(Work instruction):
Would you please copy each line below that includes the string "install"?

(The records):
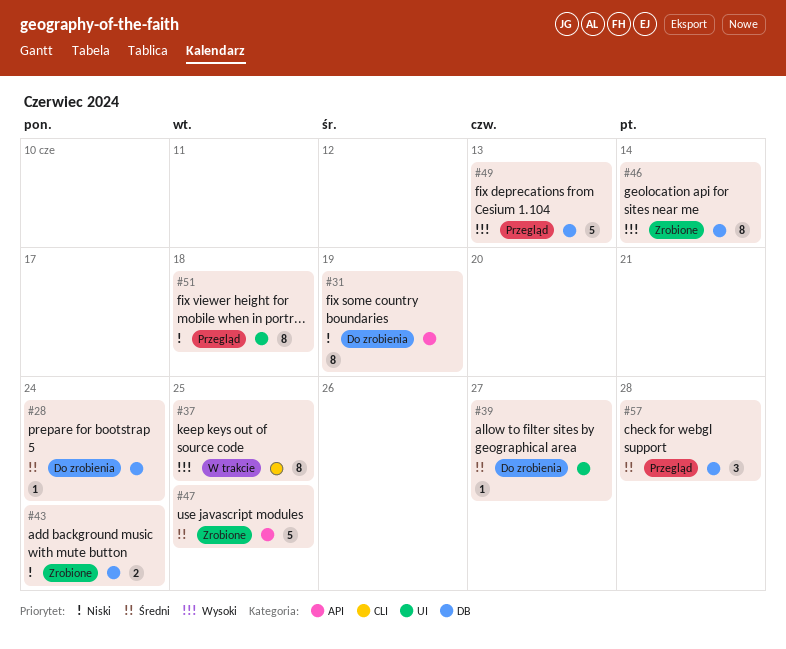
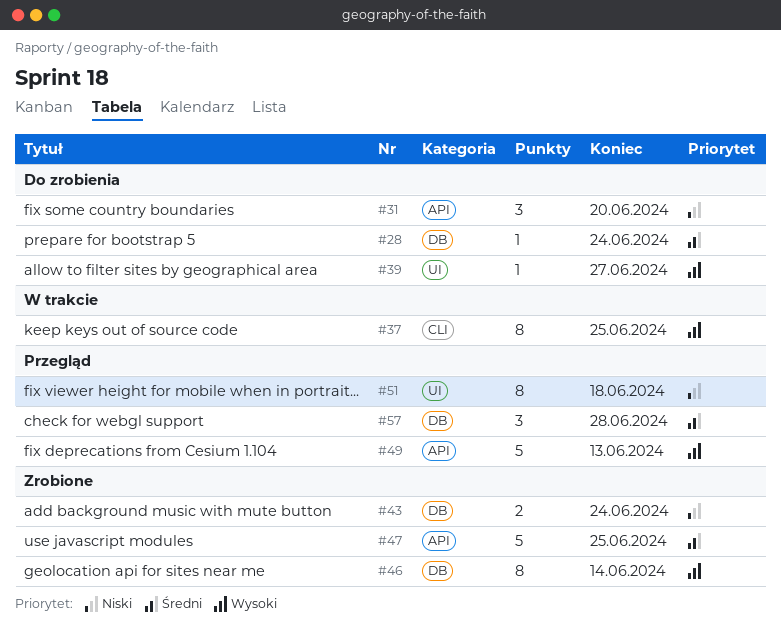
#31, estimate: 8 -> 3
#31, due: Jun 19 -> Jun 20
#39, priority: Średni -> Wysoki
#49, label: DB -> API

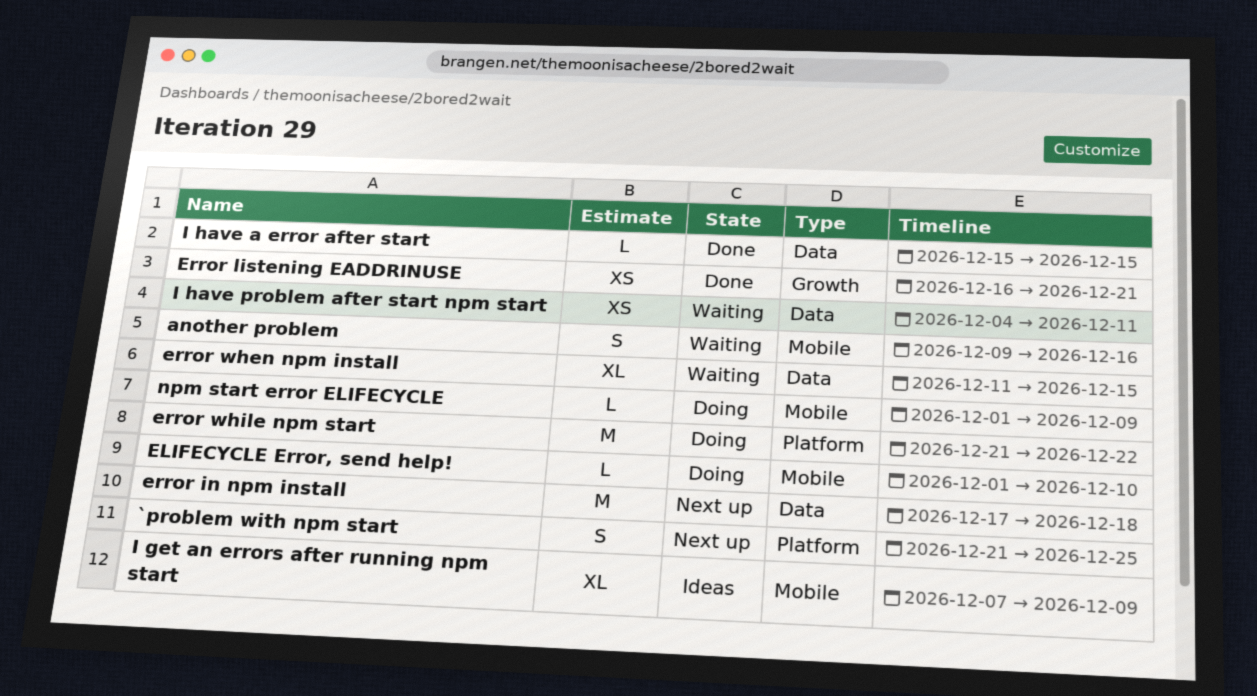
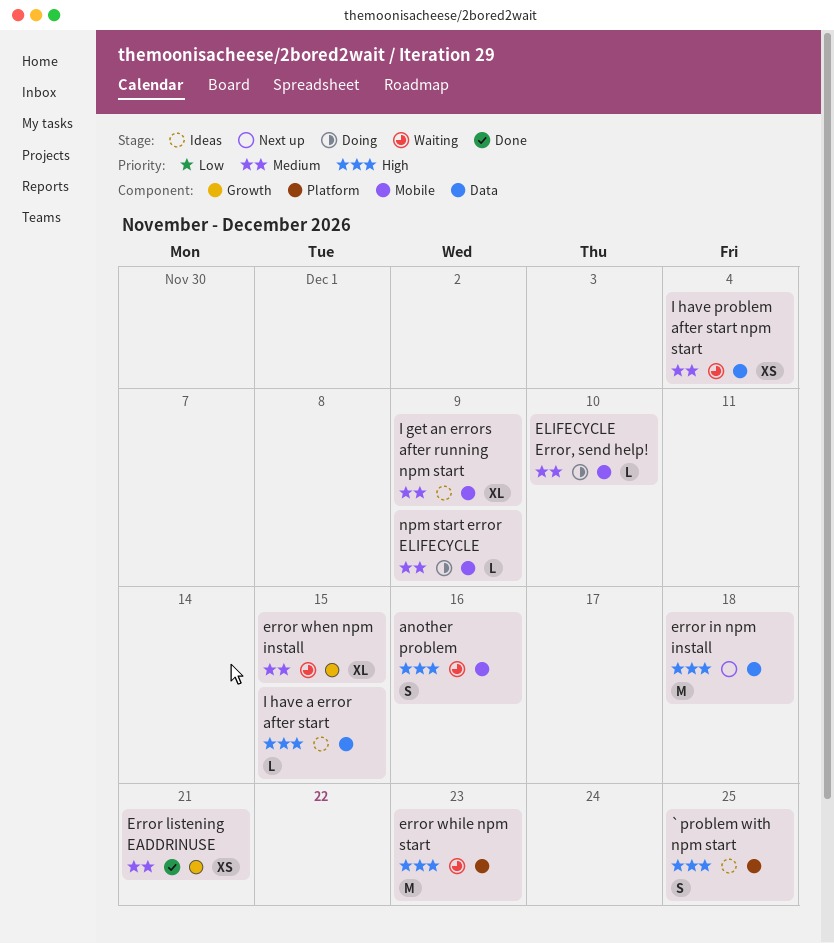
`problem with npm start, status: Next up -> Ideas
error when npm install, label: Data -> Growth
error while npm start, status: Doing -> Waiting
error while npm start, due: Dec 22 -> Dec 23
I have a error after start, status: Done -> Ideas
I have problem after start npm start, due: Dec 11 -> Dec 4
---
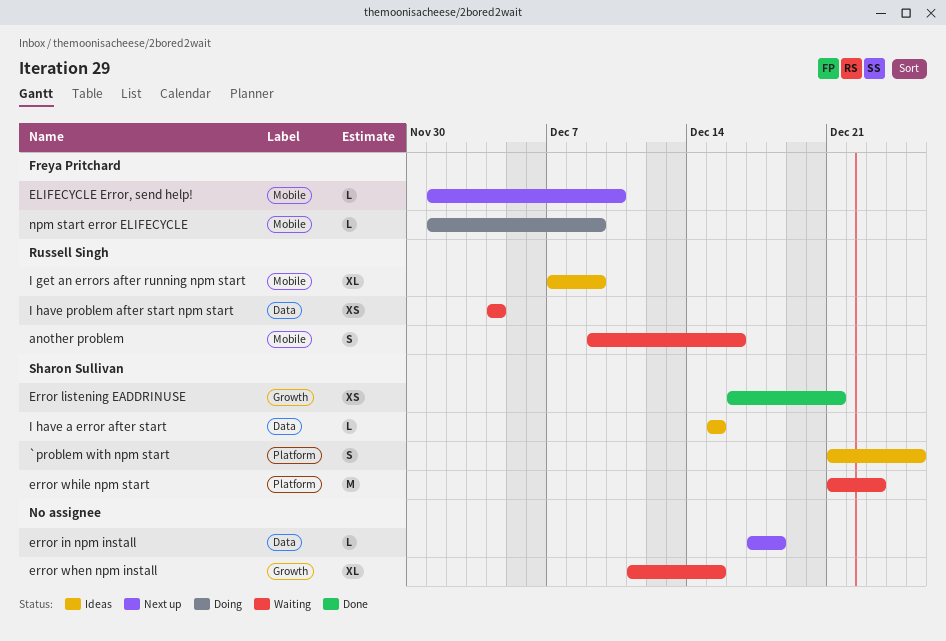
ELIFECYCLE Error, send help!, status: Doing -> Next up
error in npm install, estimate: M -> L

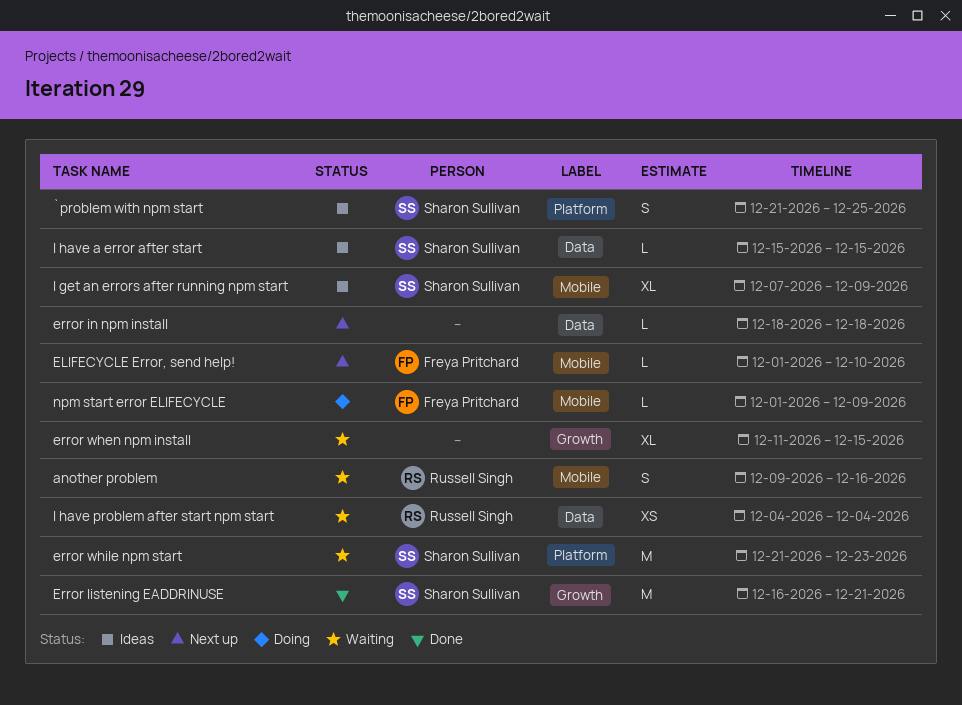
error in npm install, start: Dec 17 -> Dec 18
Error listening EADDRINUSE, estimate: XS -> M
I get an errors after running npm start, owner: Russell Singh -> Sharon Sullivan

(Solved problem):
error when npm install, label: Data -> Growth
error in npm install, estimate: M -> L
error in npm install, start: Dec 17 -> Dec 18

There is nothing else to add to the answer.